Passage to read:
[Start of Attachment]

January 28, 2011 10:27 IST

Illegal betting is as big a threat to the integrity of sports as doping and could one day hit the Olympics, International Olympic Committee president Jacques Rogge said on Thursday.

Rogge, opening a symposium to discuss illegal betting in sport, announced that the IOC was calling a summit on March 1 with governments and sporting bodies to hammer out a joint approach to the problem.

"Illegal and irregular betting is a major threat for sport, probably at the same level as doping," he said.

"We will call upon the support of governments the same way we did in 1998 to create the World Anti Doping Agency.

"The sports world cannot solve the problem alone. We have to work with governments, with the lotteries, with bona fide betting companies and everyone concerned about having clean sport," he added.

Jacques RoggeAt the symposium, organised by the International Sports Journalists' Association (AIPS), Rogge said the IOC had been monitoring the problem for some time and had noted nothing to suggest it had affected the Olympics so far.

"But we should not be so naive to think it will not happen to the Olympics some time in the future, possible even in London (next year)".

Other speakers at the symposium said illegal betting was a multi-billion-dollar industry used by organised crime to launder money. The rise of live betting during matches and spread betting had enlarged the problem of corruption in sport well beyond the traditional headache of match-fixing.

Rogge said individual sports needed to put firm sanctions in place against offenders and praised soccer, cricket and tennis for taking early action but said some other sports were lagging behind.

UEFA director of communications Alexandre Fourtoy said the European soccer governing body monitored 29,000 matches across its 53 member nations over all divisions in 2009 and found illegal betting patterns in 0.7 per cent of them.

He said 100 million bets were being analysed on a daily basis.

But he said strange betting patterns did not prove match-fixing or corruption and it was still hard to get proof and sanction offenders.

Thomas Spoering of FIFA's Early Warning System monitoring body for global soccer said betting had changed over the past 15 years and live betting during games had risen from 0 percent to 60 per cent of the market.

[End of Attachment]

Your tasks:
1) In the article on illegal betting, rewrite the passage from "Thomas Spoering of" up to and including "of the market.", with "live betting" changed to "in-play betting".
2) Answer these from the article on illegal betting:
(a) On what date was the IOC summit with governments and sporting bodies to be held?
(b) How many matches did UEFA monitor in 2009?
(c) According to Thomas Spoering, what share of the market had live betting during games reached?

Information shown:

[Start of Attachment]

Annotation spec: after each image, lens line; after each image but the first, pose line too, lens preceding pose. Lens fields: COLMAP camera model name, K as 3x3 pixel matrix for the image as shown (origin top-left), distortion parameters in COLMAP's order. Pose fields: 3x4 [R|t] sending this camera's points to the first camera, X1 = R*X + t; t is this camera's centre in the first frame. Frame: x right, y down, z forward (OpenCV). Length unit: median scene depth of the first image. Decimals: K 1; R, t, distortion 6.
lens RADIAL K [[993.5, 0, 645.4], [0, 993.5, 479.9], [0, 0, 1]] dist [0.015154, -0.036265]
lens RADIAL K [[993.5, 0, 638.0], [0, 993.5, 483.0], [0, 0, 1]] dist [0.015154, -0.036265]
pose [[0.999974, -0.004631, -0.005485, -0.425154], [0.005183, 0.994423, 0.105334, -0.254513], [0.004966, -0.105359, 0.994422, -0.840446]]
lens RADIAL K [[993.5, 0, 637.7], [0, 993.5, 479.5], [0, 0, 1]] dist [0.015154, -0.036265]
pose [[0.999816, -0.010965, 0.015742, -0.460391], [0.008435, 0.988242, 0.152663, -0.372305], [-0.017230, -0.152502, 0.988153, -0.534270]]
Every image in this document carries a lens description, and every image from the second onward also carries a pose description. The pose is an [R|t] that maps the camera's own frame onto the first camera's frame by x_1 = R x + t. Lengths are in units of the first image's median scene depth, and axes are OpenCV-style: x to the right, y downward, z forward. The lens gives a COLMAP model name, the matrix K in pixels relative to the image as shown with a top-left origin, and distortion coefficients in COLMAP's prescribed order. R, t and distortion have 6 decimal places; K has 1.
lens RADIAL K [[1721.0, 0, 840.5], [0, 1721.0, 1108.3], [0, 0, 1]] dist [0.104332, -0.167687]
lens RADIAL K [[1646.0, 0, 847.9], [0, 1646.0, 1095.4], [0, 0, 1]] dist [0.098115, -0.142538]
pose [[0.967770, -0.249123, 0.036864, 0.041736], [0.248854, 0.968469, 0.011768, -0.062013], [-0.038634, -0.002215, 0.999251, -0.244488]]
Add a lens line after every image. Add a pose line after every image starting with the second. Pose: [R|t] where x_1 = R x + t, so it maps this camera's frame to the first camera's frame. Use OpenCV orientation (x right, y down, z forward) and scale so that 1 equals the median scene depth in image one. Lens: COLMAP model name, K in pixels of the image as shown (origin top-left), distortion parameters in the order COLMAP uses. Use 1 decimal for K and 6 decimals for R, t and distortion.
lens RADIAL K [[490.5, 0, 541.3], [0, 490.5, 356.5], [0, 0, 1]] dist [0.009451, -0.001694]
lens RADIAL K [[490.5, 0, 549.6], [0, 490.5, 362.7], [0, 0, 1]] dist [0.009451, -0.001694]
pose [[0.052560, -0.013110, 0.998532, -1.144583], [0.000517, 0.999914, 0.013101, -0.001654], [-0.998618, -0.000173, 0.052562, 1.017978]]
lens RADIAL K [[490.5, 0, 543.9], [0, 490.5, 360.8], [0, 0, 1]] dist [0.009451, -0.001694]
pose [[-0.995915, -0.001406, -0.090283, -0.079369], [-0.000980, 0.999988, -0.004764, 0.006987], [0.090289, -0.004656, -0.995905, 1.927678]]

[End of Attachment]

Per-task answers:
1)
Thomas Spoering of FIFA's Early Warning System monitoring body for global soccer said betting had changed over the past 15 years and in-play betting during games had risen from 0 percent to 60 per cent of the market.

2)
(a) March 1
(b) 29,000
(c) 60 per cent